November 25, 2007

Monday, 11/26

NYS 3:25
NYT 2:52
CS 2:43
LAT 2:32

Andrea Michaels' New York Times crossword has got a straight-up "what the h*ck" change-the-vowel theme, with HACKYSACK, a comedian's HECKLER, HICKORY-SMOKED ham, painter David HOCKNEY, and that movie nobody saw, IHUCKABEES. I like the theme, but find myself with little to say about the rest of the puzzle. (Such is Monday, eh?) I do like the double hit of Asian cuisine with BOK choy and a WOK...that's A-OK! And you've got to like BRAIN and LAPSE sitting directly opposite one another in the grid.

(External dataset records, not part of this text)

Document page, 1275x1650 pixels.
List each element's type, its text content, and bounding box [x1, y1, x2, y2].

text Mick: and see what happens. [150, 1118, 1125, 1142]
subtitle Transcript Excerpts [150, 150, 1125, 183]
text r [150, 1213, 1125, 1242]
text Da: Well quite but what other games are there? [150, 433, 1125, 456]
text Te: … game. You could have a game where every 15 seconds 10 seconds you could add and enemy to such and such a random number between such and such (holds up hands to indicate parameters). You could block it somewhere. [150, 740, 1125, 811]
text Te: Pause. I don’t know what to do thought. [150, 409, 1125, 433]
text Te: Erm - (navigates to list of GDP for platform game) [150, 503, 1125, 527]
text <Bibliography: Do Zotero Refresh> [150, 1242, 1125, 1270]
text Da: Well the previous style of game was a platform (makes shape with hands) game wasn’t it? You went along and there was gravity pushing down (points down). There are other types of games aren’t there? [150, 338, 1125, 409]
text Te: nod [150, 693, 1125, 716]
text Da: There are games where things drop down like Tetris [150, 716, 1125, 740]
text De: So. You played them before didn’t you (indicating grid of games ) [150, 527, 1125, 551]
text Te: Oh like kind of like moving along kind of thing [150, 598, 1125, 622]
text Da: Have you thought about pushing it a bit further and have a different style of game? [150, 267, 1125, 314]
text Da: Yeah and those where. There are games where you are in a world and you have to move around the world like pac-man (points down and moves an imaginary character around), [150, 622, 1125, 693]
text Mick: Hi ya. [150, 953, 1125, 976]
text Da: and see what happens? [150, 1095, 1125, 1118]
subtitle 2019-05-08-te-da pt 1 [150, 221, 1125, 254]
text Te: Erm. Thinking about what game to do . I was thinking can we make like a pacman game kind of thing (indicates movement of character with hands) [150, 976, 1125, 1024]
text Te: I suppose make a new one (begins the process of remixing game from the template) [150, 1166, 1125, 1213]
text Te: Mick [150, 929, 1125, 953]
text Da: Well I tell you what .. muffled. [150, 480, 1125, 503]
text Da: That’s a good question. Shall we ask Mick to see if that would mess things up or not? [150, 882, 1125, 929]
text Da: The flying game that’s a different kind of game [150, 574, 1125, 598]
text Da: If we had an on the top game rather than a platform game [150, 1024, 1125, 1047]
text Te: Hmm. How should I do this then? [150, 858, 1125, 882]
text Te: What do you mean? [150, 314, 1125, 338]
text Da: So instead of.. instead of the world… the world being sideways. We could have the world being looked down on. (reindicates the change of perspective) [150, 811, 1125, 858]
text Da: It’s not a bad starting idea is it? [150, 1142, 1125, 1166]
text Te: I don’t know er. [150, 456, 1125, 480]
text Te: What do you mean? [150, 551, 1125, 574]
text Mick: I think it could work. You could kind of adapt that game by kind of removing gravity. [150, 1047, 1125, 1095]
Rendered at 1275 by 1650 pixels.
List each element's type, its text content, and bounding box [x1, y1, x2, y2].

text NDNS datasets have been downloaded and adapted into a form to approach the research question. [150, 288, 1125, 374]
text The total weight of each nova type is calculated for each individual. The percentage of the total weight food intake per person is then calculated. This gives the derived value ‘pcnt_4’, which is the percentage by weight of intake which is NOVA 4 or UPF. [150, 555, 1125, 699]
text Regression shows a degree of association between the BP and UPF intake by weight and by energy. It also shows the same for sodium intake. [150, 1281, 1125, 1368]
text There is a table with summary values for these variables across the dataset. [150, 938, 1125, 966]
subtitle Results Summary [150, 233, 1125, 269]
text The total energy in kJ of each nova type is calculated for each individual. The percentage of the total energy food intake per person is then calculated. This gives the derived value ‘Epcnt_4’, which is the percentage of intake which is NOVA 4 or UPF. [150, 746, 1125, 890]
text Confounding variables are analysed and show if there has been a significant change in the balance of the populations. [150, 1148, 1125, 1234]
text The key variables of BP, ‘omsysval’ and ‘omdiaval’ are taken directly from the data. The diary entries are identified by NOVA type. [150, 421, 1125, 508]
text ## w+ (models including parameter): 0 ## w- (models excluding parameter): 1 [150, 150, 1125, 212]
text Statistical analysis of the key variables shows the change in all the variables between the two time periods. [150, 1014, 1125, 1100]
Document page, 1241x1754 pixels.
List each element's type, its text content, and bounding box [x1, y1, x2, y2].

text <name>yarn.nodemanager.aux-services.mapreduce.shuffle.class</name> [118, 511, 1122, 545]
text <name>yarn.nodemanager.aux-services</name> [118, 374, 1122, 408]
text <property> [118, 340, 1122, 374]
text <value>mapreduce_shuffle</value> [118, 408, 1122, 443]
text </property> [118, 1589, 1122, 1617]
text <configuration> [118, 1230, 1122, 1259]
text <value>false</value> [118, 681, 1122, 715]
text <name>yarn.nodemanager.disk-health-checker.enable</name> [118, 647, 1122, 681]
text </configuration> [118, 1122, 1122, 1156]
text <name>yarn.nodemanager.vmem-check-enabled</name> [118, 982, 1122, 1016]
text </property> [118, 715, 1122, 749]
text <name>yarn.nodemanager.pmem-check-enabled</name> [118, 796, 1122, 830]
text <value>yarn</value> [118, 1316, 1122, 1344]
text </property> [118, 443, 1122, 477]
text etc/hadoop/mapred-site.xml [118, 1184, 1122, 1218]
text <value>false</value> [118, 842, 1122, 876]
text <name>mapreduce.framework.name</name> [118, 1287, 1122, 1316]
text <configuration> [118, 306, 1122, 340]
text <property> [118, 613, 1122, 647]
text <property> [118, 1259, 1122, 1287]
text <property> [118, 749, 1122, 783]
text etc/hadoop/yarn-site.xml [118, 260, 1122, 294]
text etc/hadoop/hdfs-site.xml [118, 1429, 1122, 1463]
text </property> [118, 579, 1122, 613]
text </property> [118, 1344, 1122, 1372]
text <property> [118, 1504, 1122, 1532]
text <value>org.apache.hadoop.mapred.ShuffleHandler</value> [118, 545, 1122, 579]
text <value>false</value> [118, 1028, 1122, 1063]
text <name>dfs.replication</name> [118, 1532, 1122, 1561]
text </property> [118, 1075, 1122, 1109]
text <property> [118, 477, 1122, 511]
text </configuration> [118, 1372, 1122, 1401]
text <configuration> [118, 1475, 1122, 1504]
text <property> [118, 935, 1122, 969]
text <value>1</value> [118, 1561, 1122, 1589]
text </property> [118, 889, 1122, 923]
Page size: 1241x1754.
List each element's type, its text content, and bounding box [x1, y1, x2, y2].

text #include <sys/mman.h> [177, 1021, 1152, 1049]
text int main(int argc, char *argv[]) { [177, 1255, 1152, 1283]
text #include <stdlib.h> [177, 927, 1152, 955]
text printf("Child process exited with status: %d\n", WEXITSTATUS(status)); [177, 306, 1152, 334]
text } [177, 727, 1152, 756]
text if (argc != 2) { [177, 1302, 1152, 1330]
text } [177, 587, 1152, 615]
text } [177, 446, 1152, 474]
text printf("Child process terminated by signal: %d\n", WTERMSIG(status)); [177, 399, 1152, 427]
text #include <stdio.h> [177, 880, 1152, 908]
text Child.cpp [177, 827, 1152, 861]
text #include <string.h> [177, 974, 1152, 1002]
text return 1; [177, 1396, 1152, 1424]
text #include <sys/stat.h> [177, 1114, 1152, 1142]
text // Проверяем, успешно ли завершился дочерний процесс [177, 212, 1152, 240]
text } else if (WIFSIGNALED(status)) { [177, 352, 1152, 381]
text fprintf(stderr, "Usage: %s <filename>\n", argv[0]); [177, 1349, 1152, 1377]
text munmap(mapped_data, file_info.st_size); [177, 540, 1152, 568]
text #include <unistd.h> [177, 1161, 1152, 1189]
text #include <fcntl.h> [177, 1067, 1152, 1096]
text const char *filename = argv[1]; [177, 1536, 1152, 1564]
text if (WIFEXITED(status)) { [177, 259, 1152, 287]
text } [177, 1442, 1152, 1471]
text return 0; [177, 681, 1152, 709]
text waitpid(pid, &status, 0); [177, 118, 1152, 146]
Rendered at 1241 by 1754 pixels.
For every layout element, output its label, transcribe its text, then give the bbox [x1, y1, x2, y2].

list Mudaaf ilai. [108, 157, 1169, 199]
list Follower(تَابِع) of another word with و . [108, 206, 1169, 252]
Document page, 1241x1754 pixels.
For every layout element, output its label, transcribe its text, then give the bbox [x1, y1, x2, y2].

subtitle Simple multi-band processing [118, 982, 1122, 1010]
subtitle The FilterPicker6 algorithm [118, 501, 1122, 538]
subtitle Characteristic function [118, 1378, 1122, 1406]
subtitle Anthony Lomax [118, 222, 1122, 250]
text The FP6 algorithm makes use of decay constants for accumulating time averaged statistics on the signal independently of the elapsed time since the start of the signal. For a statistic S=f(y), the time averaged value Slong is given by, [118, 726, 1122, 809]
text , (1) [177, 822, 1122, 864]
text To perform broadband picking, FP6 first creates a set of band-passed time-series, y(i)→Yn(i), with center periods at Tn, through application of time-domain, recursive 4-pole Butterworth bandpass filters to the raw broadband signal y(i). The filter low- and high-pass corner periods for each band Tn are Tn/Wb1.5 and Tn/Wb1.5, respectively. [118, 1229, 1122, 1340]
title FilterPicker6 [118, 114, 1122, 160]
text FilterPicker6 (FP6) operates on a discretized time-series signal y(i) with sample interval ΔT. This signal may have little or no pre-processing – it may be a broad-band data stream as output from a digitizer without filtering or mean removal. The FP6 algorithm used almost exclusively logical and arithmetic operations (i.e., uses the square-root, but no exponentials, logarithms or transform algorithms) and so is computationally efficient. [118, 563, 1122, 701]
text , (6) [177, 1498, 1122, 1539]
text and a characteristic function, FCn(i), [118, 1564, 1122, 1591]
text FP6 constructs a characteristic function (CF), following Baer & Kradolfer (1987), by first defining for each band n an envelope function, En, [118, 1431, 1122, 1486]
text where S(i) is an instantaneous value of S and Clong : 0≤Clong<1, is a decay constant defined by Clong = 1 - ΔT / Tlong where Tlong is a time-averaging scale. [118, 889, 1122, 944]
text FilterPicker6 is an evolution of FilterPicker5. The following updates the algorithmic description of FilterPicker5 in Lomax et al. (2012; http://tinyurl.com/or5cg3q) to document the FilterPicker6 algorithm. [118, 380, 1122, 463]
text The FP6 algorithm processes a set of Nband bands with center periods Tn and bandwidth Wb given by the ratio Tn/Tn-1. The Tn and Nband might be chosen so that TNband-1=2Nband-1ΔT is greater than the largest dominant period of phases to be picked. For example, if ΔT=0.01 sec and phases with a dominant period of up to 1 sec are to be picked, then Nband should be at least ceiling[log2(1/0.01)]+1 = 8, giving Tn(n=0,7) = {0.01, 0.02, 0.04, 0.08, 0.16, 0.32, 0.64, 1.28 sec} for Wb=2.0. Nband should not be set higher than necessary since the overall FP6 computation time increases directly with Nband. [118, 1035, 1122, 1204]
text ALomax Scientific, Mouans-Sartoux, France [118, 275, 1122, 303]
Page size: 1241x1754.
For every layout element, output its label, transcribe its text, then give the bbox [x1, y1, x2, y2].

Dave Sullivan's responsible (well, along with editor Peter Gordon) for the New York Sun crossword, "iPod Shuffle." The theme entries are five phrases in which a scrambled IPOD appears in the midsection. There's PYRAMID POWER hooey, a POP IDOL, SECOND OPINIONS, ADIPOSE, and the [Butterfly, e.g.], LEPIDOPTERAN. Favorite clue: [Fine dodgers] for SCOFFLAWS, which is completely straightforward and yet sounded like it wanted to mislead me.

Updated:

Mel Rosen's CrosSynergy puzzle, "On the Starting Line," groups phrases starting with READY (AND WILLING), SET (A GOOD EXAMPLE), and GO (DOWN IN HISTORY). The three also share an air of positive achievement. Favorite entries: OPEN STOCK china, YEA BIG, BOWLS OVER, JOCKEYING, and B-GIRL clued as [Female hip-hop dancer] rather than the antiquated meaning.

The LA Times crossword by Rich Norris is credited to his alter ego, Lila Cherry. The theme entries end with (ISLAND) HOPPER, (STONE) SKIPPER, and (PUDDLE) JUMPER. Good fill: TAX-EXEMPT with its kooky XEXE middle, BOOB TUBES, a TAILPIPE and an AIR RIFLE, BALD EAGLE and RAN UP A TAB (an improvement on fill-in-the-blank answer ATAB), and the vigor of a PUSHUP and an END RUN. Is the clue for IPOD correct, though? It says [MP3 player], and I thought iPods played a different file format. Wikipedia says iPods can play many different kinds of files, including MP3s, so the clue is spot on.